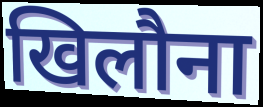
खिलौना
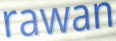
rawan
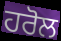
ਹਰੋਲ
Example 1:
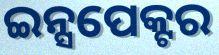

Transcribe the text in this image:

ଇନ୍ସପେକ୍ଟର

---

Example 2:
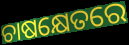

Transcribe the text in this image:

ଚାଷକ୍ଷେତରେ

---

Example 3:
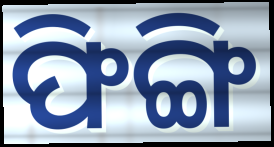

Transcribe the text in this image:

ଫିଙ୍ଗି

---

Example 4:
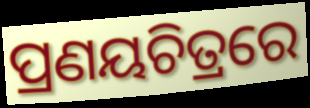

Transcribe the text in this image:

ପ୍ରଣୟଚିତ୍ରରେ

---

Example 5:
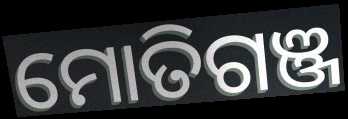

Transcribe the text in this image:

........

Exercise prompt:
Copy out each line of the data above that contains the string "Example".

Solution:
Example 1:
Example 2:
Example 3:
Example 4:
Example 5:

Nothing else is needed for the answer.